僕の場合、3年前に作家の丸山健二氏と揉めて――
と言うと、かっこよく聞こえるかもしれませんが、すべては我々の側の責任でした。つまり、こちらが財政的に厳しくなったのです――、
それ以降、僕は急激に健康が悪化して脳梗塞を患い、一月ほど入院しました。そして現在は……
この “現在” から、すべては始まります。
僕は退院してのち、柏艪舎のメインの仕事からは身を引いています。
と言うか、僕のやり方ではお金がいくらあっても足りないわけで、そこが改善されるまでは代表はゆっくりしていてもらいたいというわけです。
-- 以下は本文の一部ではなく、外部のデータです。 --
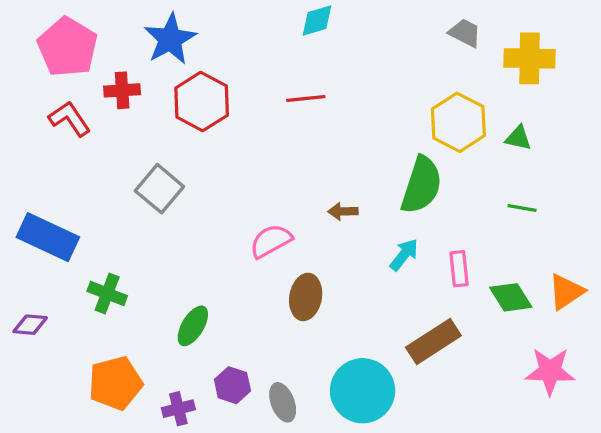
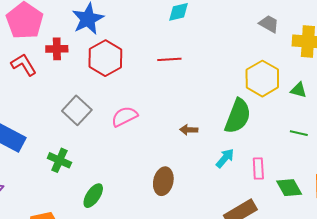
pink semicircle: (271, 241) -> (125, 117), moved
green cross: (107, 293) -> (59, 160), moved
つまり、自費出版系の出版で糊口を凌ごうということです。
僕もその考えには異存なく、それ以降、毎日会社へ出勤していますが、自分には責任を負うべき仕事がないという “安楽” さが、やがてなんとなく苦痛になってきたのです。
みんな借金を返済しようと必死で働いています。
その横でのんびりと原稿を書いていていいものか、と。
文芸翻訳家の僕が80歳で小説家デビューするまで ③
小説と剣道、そして翻訳家に
僕は昔から剣道をやっており、中学一年から昔風の野蛮な剣道に鍛えられてかなり強かったのです。
大学卒業の前年に、僕は剣道で身を立てようと考えました。